Maltzman, born on July 4, 1921, in the Bronx, enlisted in the U.S. Coast Guard in 1942.
“He still remembers that he was listening to a football game on the radio that December in 1941 when a special emergency message interrupted the broadcast announcing the bombing of Pearl Harbor,” Maltzman’s daughter Carole Kavanagh told the audience at The Historic Catskill Point. “He tried to follow his neighborhood friends and enlist right away, but he discovered that he couldn’t because he wasn’t 21 yet. He finally convinced [his father] to sign his papers and in March 1942, he enlisted in the Coast Guard.”
After going through boot camp, Maltzman was sent to signal school where he learned the national code of signals, specializing in visual communications using blinker lights, handheld signal flags and hoisted flags, Kavanagh said.
Maltzman served on the USS Centaurus in the Pacific theater. The ship is credited with six invasions and downed two Kamikaze airplanes. Maltzman said he remembered the 160 prisoners of war the ship captured.
“They were very nice — they worked on board the ship and they loved the work they were doing. It was easy, it was no trouble,” Maltzman said. “When these Japanese prisoners were all sent on their way, I was waiting on the dock and believe it or not, the Japanese prisoners were whistling ‘Semper Paratus’ and they were smiling on the dock.”
“Semper Paratus” is the official song and march of the U.S. Coast Guard.
Joyce Barry, a retired nurse who met Maltzman at the VA, has been his companion for the past 17 years.
“Being a veteran has really changed Stanley’s life in many ways,” Barry said. “It’s wonderful to have people come up and thank him for his service and it’s so nice to hear. He served 22 months [on the Centaurus] through battles that earned the ship six Battle Stars, downed two Kamikazes and he made it home safe.”
Maltzman was honorably discharged from the Coast Guard on May 1, 1946. He returned home to the Bronx and married his childhood sweetheart, Rachel, in August of that year. He used the GI Bill to attend the Phoenix School of Art in New York City, which launched him into the next phase of his life — working as a commercial artist and raising his two daughters, Carole and Susan.

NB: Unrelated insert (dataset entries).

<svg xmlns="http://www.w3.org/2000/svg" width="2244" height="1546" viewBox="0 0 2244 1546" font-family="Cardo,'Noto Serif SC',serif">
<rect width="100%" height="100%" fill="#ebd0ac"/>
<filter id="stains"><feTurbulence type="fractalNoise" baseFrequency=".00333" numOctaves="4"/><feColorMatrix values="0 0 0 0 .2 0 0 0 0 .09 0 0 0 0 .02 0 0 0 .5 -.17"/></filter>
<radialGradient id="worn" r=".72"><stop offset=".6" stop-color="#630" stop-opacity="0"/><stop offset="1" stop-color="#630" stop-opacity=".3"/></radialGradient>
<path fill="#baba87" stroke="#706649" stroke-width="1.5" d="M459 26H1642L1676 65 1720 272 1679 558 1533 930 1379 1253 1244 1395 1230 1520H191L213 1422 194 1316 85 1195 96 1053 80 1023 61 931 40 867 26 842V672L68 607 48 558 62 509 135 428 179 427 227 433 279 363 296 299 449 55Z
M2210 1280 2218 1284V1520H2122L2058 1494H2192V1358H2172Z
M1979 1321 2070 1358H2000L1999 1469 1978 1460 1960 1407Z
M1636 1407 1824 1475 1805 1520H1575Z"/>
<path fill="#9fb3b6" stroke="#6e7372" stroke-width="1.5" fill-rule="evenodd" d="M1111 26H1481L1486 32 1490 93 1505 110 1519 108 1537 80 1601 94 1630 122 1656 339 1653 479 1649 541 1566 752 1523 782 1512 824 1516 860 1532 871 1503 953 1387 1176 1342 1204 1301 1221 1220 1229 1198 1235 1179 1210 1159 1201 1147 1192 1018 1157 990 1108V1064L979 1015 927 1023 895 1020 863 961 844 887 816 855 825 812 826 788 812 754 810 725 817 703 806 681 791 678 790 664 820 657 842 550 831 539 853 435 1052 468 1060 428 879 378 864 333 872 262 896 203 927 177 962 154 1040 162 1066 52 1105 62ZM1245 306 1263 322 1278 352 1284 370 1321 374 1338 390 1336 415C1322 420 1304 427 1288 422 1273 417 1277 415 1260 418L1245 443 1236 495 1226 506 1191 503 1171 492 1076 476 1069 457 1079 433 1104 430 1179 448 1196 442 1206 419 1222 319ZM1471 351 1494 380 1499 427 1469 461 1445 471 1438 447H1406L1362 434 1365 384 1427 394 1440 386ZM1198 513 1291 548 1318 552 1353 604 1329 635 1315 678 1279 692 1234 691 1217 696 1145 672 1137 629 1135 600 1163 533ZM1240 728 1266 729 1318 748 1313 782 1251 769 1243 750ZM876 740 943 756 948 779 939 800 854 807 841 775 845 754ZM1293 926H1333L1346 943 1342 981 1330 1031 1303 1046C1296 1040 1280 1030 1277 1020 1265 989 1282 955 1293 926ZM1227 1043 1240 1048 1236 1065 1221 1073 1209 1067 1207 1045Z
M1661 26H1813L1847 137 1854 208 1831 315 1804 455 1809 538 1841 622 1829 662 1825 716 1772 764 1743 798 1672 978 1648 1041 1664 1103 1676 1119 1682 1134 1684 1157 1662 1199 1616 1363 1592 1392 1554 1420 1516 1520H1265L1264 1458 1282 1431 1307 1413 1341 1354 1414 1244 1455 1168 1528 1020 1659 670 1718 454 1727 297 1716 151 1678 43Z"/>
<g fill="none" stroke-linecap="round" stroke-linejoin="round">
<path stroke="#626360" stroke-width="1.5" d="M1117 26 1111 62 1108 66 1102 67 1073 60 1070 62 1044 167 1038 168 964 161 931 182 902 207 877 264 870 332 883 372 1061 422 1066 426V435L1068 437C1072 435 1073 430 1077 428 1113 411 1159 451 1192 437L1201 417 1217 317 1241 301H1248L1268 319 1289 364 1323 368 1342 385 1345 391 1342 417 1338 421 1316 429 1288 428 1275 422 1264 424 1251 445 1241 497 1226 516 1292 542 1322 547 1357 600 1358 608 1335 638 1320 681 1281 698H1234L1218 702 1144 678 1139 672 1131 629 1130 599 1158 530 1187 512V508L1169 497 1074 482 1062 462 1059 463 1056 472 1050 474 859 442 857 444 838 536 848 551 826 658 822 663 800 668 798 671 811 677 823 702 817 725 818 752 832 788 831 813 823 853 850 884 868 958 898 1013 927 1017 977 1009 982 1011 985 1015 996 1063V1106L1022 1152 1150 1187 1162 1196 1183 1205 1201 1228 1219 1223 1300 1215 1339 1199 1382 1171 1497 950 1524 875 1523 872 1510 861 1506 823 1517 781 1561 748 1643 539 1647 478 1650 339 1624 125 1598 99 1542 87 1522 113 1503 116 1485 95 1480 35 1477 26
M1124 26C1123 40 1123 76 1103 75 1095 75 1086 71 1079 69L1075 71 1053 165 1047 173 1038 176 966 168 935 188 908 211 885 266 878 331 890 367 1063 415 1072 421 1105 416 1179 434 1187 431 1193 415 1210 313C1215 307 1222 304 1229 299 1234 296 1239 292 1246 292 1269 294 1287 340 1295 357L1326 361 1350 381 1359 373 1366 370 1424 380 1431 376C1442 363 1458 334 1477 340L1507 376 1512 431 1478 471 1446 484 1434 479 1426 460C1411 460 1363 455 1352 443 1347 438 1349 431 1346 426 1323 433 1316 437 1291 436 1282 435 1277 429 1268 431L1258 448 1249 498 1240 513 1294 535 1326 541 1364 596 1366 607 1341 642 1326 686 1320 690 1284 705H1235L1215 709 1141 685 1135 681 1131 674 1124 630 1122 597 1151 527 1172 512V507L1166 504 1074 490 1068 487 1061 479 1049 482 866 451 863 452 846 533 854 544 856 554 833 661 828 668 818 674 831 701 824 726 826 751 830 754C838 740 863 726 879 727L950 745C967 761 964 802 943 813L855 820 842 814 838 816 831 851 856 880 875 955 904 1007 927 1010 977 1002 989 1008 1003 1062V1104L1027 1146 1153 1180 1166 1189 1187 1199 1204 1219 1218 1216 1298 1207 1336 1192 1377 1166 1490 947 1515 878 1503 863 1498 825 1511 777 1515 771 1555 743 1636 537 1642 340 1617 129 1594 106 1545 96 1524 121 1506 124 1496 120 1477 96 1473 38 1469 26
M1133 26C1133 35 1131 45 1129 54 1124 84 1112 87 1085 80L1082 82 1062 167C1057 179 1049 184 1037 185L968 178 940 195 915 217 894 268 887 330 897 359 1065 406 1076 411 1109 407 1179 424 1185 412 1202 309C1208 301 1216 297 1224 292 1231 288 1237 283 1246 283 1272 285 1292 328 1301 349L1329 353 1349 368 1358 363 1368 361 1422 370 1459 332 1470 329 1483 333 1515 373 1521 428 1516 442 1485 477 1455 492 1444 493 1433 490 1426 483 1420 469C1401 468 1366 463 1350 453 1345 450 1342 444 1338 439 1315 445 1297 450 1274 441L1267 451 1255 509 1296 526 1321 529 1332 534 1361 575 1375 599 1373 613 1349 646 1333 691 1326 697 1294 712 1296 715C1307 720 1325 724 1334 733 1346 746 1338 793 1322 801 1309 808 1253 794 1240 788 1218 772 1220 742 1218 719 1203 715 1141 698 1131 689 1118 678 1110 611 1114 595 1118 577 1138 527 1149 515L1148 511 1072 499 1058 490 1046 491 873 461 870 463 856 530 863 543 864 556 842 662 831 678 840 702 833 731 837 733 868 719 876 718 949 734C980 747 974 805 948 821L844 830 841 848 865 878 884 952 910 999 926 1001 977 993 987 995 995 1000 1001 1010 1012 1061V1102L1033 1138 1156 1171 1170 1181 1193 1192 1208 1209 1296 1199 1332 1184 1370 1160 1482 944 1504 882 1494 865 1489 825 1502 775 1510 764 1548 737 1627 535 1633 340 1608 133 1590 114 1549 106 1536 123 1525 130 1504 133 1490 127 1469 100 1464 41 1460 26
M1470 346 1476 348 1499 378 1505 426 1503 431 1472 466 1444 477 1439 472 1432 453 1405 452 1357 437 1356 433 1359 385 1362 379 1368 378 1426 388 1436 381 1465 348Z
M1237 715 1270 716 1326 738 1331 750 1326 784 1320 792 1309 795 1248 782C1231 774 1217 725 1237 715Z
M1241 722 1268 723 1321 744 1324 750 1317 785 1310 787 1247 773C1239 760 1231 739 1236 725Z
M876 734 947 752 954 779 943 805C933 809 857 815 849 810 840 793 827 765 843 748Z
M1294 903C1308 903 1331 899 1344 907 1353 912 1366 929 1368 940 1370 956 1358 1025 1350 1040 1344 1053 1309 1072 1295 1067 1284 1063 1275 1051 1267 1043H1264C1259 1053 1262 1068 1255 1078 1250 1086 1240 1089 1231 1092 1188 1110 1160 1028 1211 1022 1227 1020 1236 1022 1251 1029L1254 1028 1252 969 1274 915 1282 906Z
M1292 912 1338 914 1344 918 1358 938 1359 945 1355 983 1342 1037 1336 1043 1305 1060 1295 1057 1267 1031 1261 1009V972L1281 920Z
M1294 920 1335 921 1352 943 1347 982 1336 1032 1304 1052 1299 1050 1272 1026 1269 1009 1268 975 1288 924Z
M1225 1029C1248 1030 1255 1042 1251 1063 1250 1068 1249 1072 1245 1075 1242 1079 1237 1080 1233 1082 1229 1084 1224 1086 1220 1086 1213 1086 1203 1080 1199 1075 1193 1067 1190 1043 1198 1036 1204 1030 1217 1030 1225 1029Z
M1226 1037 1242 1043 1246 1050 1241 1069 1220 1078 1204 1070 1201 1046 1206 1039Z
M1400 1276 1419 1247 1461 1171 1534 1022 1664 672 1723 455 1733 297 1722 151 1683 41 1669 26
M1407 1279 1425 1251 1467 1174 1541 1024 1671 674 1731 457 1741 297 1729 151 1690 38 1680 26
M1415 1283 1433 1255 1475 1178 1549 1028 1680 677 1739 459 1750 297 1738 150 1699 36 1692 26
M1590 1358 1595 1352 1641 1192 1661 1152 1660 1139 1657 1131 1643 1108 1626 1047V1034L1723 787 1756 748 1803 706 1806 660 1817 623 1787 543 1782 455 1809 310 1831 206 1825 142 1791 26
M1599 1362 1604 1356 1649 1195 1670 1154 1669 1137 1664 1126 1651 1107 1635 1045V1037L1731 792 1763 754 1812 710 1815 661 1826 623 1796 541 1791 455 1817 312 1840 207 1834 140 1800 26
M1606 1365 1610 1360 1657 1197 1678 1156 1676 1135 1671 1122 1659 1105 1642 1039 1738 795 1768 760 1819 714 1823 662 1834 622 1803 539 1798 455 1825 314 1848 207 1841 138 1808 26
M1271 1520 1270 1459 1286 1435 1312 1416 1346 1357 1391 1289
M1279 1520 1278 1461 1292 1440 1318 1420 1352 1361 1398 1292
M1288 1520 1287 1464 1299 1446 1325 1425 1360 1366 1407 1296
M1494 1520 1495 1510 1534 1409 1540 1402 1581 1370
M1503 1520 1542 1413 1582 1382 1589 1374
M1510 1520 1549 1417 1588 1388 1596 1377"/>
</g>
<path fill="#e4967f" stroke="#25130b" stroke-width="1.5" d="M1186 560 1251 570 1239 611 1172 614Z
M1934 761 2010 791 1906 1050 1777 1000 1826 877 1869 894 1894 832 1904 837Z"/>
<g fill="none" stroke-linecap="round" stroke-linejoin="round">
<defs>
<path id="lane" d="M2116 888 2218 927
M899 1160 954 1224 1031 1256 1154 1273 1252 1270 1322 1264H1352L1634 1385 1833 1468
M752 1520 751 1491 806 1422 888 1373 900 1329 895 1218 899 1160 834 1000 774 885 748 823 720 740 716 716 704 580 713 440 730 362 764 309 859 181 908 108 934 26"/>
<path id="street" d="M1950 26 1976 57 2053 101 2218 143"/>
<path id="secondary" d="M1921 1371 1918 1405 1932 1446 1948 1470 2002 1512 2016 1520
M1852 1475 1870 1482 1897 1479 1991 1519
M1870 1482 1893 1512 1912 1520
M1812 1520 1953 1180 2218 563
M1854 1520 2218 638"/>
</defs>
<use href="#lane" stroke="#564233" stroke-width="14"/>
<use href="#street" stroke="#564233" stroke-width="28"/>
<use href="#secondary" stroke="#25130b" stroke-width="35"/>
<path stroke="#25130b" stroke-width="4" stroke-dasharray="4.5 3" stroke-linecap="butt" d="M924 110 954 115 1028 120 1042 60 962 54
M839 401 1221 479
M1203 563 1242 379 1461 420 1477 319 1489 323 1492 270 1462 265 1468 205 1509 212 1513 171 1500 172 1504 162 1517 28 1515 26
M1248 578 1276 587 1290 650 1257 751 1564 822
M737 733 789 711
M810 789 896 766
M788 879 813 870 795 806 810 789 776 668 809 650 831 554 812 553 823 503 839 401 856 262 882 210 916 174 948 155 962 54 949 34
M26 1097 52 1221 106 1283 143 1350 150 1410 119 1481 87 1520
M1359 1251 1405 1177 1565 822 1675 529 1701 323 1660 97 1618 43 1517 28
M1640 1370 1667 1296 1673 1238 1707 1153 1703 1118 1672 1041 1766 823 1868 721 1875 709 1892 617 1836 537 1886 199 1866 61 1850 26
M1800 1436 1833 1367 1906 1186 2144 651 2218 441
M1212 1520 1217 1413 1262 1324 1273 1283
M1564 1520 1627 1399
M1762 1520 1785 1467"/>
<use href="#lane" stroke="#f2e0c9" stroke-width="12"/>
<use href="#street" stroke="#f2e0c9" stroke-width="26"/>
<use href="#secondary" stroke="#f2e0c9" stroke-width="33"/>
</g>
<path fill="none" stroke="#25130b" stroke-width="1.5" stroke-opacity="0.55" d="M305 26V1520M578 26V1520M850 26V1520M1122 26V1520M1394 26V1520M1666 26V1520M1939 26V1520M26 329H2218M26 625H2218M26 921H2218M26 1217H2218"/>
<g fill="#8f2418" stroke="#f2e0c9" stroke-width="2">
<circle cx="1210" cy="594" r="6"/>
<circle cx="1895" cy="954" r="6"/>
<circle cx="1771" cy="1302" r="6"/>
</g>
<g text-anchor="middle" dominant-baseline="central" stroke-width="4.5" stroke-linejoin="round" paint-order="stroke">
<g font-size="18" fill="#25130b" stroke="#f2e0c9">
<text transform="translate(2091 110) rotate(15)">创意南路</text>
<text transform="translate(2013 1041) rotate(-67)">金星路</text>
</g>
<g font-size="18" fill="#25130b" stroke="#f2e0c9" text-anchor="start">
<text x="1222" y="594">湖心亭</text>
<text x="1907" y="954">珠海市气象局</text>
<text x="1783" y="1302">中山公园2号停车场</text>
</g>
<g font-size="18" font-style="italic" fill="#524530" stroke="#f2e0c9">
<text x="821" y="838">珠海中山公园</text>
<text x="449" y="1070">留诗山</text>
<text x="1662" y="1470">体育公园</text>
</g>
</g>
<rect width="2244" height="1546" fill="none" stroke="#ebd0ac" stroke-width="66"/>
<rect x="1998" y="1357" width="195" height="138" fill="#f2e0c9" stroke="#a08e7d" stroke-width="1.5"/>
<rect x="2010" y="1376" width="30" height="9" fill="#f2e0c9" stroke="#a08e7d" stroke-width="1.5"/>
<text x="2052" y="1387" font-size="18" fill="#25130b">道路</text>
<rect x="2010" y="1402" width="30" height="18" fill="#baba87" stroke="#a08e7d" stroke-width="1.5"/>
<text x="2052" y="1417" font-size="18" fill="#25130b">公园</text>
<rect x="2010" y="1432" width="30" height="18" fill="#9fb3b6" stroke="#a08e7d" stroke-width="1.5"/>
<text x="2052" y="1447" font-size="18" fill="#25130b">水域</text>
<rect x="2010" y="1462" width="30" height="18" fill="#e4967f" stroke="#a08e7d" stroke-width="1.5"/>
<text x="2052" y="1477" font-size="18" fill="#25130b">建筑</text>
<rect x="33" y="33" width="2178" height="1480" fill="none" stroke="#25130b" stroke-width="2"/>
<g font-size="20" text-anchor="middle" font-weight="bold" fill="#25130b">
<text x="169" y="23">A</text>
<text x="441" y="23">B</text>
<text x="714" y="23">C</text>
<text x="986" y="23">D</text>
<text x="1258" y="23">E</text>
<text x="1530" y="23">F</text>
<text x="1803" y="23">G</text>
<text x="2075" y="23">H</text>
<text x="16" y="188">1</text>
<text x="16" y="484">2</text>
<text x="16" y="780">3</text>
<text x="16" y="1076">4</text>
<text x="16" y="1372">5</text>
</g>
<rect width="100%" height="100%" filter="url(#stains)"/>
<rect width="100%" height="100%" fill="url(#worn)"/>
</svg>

After retiring from the advertising industry, Maltzman and his wife moved to Freehold in Greene County, where he worked on his passion — fine art. He has been honored for his art by numerous organizations, including The Pastel Society of America and the National Arts Club in New York City. He has published three books: “Drawing Nature,” “Drawing Trees Step by Step” and “The Art of Stanley Maltzman.”